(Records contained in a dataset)
════════════════════
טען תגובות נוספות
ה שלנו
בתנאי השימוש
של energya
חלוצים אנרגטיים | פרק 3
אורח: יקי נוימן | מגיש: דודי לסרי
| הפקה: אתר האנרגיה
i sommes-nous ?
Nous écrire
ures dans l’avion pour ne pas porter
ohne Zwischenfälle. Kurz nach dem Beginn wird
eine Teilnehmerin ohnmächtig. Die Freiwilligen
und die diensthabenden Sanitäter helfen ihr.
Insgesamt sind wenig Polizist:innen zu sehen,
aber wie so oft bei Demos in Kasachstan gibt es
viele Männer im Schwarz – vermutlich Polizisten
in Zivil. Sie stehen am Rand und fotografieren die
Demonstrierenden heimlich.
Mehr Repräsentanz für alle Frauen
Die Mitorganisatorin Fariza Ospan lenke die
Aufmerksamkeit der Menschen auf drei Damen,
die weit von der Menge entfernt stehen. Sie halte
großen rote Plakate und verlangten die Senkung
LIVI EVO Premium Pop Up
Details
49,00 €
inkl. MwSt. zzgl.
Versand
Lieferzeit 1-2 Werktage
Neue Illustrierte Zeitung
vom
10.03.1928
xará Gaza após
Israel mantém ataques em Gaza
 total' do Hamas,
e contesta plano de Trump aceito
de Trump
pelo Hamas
════════════════════
_Task_:
Review the entries above and return every line where "Gaza" appears.

_Solution to this problem_:
xará Gaza após
Israel mantém ataques em Gaza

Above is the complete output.